Information Value is Purposeful
Measurement is an observation which reduces uncertainty about some true quantity. Accuracy is how close a measurement gets to that true quantity. We may never be able to know the ‘true’ quantity of something however because all measurement has error. Even if we could achieve zero measurement error, the cost of obtaining this perfect information (or waiting for certainty to come along) would outweigh its value.
What really matters is whether the knowledge made possible by the measurement is adequate for some purpose which, in business, is usually a decision with positive or negative financial consequences. Until we know the purpose, we can’t know how ‘good’ a measurement needs to be or whether it is needed at all.
A lot of measurement in business happens without deeper thinking about its purpose and economic value.
Lets say I’m uncertain about the length of a plank of wood. Before any measurement attempt is made, information about some property (the length) of an object (the plank) is absent. After a measurement is made, new information is acquired. The new information yielded by the measurement has brought my knowledge of the plank’s length closer to some true value.
I may attempt a measurement with my eyes, stand it up next to me or walk alongside it in UK size 10 boots. Are these measurements good enough? We still can’t say. It all depends on the use I will make of this information:
- If I need to decide whether to transport the plank inside the car or strap it to the roof rack then I’ve reduced uncertainty enough and done it quickly at low cost.
- If I need to decide where to cut the plank to fit a 2350mm hole in a floor then I need to invest in reducing uncertainty further. If make a cut without more information I will either have to waste a lot of time cutting and testing the fit or a waste a lot of money buying more planks.
In the second case, investing in a better measurement instrument – a tape measure and the ability to use it – will help me to avoid economic wastes.
The Cost of Uncertainty
This simple example illustrates that the decision being made and the cost of making the wrong choice – where to cut a plank – is what gives a measurement its value. Whether or not a measurement needs to be more accurate depends on the use of the information, and this use is usually economic even for the most intangible of things.
A lower accuracy, lower cost measurement instrument – like my boot – can reduce uncertainty a lot. Seeking yet more measurement accuracy at higher cost eventually produces diminishing gains. Imagine pumping up a bike tyre which is easier to begin with but then gets progressively harder.
Controlling for Accuracy & Precision
All measurement instruments have both accuracy & precision errors. Accuracy is determined by a systemic bias which produces quantities some distance from the true value. Precision is determined by the randomness from one measurement to the next. The two types of error are often confused and the terms used interchangeably.
In performance improvement we are more interested in a relative change over time. In this case accuracy is less important because the same systemic bias appears in each sample. Random error can be controlled for statistically so that we know whether a change between samples was a true signal or noise.
Seeking Integrity or Insight?
Much of the ‘Best Practice’ KPI guidance out there conveniently ignores real world uncertainty and error, especially in relation to detecting signals and setting targets.

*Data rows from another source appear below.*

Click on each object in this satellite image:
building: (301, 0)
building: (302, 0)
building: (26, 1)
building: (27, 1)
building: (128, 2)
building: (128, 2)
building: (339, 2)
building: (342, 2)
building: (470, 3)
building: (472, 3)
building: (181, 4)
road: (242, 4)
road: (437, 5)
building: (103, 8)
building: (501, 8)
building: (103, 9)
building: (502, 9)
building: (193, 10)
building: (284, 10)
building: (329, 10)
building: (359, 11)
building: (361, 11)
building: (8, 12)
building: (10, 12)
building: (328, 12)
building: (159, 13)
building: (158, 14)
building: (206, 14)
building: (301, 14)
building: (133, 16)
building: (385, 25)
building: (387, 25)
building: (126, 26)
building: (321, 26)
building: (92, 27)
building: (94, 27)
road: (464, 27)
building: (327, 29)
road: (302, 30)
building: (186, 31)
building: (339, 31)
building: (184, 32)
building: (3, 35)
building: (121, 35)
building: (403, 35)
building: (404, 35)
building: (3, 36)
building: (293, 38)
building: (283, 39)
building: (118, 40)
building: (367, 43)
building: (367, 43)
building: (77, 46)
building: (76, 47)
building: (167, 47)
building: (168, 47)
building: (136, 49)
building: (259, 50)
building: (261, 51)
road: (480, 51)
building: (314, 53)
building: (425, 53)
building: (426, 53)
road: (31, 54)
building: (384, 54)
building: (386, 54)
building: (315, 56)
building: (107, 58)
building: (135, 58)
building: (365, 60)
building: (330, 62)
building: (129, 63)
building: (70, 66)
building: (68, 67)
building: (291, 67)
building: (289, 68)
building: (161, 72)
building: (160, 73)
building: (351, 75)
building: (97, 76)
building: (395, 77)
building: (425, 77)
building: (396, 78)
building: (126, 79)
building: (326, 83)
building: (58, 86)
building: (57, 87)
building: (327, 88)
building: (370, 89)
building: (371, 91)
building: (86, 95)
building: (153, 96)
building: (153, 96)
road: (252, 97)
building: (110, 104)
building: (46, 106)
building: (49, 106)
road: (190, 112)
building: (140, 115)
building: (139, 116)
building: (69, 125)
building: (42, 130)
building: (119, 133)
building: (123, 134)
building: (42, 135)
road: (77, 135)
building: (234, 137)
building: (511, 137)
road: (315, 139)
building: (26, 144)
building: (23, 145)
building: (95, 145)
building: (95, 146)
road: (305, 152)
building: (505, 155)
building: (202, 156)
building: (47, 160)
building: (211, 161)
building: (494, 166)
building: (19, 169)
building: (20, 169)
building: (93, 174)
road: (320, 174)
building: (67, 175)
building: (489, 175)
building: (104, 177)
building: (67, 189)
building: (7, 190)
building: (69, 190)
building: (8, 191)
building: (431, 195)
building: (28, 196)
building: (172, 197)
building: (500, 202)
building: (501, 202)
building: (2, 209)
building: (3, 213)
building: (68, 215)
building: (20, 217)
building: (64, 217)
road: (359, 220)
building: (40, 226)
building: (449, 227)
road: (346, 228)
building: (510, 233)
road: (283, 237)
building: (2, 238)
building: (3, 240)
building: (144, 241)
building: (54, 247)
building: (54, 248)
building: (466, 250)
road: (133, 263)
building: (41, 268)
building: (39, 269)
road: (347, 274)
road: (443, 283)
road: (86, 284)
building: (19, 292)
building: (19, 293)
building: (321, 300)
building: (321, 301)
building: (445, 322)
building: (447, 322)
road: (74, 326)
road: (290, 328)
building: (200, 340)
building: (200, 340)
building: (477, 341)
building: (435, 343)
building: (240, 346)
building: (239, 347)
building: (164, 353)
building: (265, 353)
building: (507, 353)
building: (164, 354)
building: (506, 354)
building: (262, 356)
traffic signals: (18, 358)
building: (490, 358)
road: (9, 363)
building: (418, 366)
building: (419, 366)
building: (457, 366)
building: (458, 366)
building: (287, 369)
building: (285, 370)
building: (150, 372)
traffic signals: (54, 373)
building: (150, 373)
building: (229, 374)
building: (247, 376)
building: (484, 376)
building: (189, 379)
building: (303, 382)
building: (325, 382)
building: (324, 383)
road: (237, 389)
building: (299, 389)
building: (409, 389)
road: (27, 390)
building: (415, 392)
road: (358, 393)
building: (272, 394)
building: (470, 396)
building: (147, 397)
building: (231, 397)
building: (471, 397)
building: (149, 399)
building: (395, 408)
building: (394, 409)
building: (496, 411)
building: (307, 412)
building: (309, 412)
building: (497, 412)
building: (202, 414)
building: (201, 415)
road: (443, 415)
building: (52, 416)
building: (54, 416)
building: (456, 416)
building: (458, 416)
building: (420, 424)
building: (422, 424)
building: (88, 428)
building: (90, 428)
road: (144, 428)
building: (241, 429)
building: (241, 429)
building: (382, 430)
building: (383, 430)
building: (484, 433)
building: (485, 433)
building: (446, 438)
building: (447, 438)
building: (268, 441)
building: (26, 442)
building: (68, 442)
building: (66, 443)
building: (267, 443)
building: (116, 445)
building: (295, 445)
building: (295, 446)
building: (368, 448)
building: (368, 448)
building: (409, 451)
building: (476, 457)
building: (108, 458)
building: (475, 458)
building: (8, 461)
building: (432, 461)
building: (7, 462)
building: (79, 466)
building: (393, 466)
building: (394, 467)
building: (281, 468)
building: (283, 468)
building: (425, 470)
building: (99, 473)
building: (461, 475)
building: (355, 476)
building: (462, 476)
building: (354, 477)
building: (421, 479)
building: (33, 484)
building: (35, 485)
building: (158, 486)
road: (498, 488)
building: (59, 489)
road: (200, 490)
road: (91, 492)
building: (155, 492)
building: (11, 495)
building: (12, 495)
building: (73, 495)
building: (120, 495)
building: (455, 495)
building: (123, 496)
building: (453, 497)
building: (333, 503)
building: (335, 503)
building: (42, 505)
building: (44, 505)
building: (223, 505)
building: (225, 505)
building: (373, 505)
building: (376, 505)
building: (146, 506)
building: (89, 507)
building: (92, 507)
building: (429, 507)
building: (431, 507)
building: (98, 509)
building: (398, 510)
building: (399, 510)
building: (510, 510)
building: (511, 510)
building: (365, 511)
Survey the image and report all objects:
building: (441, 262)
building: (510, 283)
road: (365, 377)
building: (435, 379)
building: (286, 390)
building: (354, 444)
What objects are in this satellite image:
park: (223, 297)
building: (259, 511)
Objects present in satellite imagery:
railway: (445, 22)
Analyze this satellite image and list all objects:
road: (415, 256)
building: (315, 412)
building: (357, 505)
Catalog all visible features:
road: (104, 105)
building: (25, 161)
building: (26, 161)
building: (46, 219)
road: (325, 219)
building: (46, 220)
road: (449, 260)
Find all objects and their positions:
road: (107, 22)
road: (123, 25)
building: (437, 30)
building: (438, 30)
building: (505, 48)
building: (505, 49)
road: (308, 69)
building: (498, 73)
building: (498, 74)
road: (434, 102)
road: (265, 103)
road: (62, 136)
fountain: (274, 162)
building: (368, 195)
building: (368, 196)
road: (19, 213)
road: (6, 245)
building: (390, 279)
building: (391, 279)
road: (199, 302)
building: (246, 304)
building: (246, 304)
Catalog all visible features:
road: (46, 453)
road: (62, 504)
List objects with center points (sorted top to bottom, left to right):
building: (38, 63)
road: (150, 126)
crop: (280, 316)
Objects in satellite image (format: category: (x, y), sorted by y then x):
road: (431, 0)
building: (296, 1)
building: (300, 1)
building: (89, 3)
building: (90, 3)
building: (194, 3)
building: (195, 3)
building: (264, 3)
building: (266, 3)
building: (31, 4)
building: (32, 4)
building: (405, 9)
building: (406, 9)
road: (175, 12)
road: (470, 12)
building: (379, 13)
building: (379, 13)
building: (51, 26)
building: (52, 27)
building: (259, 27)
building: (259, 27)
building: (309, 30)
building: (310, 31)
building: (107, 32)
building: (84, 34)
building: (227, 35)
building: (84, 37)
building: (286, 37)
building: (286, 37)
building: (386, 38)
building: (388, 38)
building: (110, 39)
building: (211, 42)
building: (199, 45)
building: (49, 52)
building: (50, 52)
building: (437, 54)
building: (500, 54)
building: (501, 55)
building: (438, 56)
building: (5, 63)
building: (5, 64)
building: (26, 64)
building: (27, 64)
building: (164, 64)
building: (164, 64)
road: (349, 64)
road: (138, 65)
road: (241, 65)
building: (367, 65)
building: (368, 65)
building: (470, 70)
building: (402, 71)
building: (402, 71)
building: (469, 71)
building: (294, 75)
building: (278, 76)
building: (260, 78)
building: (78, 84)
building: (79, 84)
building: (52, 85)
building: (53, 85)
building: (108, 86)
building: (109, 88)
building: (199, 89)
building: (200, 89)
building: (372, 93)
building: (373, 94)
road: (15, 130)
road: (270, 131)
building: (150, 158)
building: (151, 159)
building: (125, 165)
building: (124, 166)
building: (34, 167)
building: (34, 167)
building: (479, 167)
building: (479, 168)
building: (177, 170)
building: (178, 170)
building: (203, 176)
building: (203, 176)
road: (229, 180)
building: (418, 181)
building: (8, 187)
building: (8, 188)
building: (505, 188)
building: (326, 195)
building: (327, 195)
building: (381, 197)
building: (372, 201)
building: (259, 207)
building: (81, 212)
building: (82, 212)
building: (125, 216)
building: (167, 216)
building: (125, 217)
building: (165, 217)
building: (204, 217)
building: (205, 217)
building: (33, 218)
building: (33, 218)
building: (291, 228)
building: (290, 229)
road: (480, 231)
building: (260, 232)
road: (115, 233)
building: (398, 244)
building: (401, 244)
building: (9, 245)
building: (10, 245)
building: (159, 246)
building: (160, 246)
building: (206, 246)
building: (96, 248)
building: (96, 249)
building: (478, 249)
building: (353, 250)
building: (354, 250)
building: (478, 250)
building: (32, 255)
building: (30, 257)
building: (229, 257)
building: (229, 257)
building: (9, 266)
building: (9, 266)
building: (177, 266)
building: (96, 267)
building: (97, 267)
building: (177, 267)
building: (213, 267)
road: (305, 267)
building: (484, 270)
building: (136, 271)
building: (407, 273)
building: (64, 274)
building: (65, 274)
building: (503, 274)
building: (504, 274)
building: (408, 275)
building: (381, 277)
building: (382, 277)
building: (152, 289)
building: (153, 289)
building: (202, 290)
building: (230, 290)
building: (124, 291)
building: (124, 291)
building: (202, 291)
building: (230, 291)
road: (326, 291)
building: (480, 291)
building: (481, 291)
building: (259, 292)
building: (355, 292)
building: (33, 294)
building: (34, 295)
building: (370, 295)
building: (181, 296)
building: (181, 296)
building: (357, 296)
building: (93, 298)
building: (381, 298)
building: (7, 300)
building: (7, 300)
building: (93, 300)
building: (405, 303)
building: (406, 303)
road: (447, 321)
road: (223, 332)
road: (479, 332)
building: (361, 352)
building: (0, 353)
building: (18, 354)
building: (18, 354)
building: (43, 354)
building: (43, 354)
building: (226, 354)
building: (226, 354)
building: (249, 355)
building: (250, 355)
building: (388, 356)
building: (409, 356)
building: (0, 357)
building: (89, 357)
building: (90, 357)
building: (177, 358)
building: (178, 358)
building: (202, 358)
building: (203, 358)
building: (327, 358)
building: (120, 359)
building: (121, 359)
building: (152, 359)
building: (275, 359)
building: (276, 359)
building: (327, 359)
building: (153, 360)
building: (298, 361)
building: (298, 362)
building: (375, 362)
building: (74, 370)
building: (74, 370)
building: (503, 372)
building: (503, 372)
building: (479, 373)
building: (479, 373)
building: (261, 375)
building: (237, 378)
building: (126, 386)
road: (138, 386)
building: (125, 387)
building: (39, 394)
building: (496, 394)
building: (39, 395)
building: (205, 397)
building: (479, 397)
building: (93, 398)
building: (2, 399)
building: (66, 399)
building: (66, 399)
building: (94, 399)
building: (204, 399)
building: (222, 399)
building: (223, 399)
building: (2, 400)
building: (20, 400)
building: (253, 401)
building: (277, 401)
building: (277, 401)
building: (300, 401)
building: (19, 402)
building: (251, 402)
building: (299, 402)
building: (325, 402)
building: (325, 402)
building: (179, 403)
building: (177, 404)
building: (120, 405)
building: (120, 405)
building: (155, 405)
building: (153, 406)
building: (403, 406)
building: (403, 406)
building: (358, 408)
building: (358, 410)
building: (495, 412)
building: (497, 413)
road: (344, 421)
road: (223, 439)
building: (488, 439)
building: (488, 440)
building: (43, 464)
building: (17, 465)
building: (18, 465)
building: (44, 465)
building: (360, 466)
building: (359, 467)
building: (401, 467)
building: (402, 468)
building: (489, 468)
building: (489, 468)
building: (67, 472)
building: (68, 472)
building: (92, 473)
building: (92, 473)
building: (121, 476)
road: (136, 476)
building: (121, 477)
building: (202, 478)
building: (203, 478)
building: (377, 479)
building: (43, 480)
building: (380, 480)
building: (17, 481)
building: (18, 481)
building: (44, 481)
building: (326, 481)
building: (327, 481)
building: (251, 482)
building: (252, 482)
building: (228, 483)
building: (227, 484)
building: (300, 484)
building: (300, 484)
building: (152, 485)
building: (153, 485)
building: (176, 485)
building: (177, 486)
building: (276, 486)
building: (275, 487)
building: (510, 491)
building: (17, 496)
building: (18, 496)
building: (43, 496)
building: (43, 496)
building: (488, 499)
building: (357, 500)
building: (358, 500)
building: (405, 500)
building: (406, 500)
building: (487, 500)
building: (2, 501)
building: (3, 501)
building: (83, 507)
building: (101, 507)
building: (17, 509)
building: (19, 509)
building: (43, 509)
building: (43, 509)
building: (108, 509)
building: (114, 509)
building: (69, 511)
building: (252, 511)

By being aware of error and adjusting for it we can still make better decisions with imperfect information than we can without it.
More accuracy only matters if it changes a decision to one which produces better consequences.
Similarly having too many metrics which don’t contribute to improving something is, quite simply, waste. Pages of performance reports which never get read are testament to this.
People with a technical background seem to find it especially hard to shake beliefs about data integrity and this diverts attention from seeking greater meaning and insight. It can be counter-intuitive that lots of accurate metrics can have lower collective decision value than a handful of more-meaningful but less-accurate ones. I suspect this is one reason why technical and operational units struggle to evidence business value using off-the-shelf metrics instead of designing their own strategic improvement KPIs.